En el estado de resultados de mi vida, sin saber si son ganancias o pérdidas, o si es un libro diario con las hojas en blanco, detallo: el ladrido de las boletas de empeño a fin de mes; las lágrimas sin ojos; el autobús madrugador que me llevó al primer trabajo y me hizo olvidar el ayuno con la flema humeante de su motor; el asma que el médico no supo cómo curarme y que diagnosticó como “mal de ojo”; la pócima mágica con la que mi bisabuela corrigió el diagnóstico médico; el asco frente al primer hombre mezquino que conocí en la universidad pública y la premonición de verlo vestido como ministro; la infame codicia que lastima la otra mejilla hasta reventar sus terminaciones nerviosas; el código del mapa del tesoro que tenía cuando joven; la foto del traidor a su pueblo colgada en la puerta de la letrina; el rencor trigonométrico que encarcela a los corruptos de oficio; los cuervos que sacan ojos y dientes, sólo porque sí; los ojos permitidores peores que el peculado; los momentos duros que fueron suavizados por mis hijos; todos los placeres furtivos que oculta la letra “O” cuando deambula desnuda por la Constitución para dejarla sin artículos pétreos.

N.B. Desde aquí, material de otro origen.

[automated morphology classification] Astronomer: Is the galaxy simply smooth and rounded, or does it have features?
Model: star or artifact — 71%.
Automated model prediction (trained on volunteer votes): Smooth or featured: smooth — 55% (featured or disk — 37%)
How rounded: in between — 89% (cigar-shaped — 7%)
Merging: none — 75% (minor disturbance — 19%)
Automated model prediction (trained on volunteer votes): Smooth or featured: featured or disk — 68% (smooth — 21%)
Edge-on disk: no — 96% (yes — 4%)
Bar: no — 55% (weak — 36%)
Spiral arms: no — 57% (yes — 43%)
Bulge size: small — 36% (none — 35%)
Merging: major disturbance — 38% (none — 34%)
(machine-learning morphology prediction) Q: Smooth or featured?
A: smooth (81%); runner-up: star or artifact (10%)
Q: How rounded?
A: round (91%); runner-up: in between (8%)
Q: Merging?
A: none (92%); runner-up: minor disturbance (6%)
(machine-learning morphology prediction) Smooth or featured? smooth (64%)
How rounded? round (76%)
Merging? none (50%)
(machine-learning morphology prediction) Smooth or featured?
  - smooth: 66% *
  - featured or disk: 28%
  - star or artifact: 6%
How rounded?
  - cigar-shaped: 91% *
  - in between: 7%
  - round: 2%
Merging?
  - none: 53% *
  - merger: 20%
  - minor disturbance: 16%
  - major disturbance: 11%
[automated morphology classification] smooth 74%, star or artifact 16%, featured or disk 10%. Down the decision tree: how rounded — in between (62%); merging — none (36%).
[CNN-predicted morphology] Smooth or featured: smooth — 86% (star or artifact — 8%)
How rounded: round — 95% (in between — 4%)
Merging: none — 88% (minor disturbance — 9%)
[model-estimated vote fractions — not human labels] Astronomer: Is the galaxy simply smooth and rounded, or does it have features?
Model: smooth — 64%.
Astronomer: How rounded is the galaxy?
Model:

En el estado de resultados de mi vida, sin saber si son ganancias o pérdidas, o si es un corte de caja preliminar, detallo: los ingresos extraordinarios de las risas infantiles en el rincón del alma de la ciudad que hilvana metáforas; el diminuto cuarto donde soñé palabras libertarias y tortillas compartidas; el parque público que los poetas buscan para llorar sobre la leche derramada; un zope de alas enormes pidiendo disculpas por los robos que cometió para poner una venta de sopas gourmet; la dignidad de ser un digno utopista que milita en el tiempo que se reinventa a sí mismo.
Y entonces, cuando detallo el penúltimo ingreso y el último egreso, ya no sé si tengo pérdidas vitales o si tengo ganancias románticas que hagan relevante mi vida.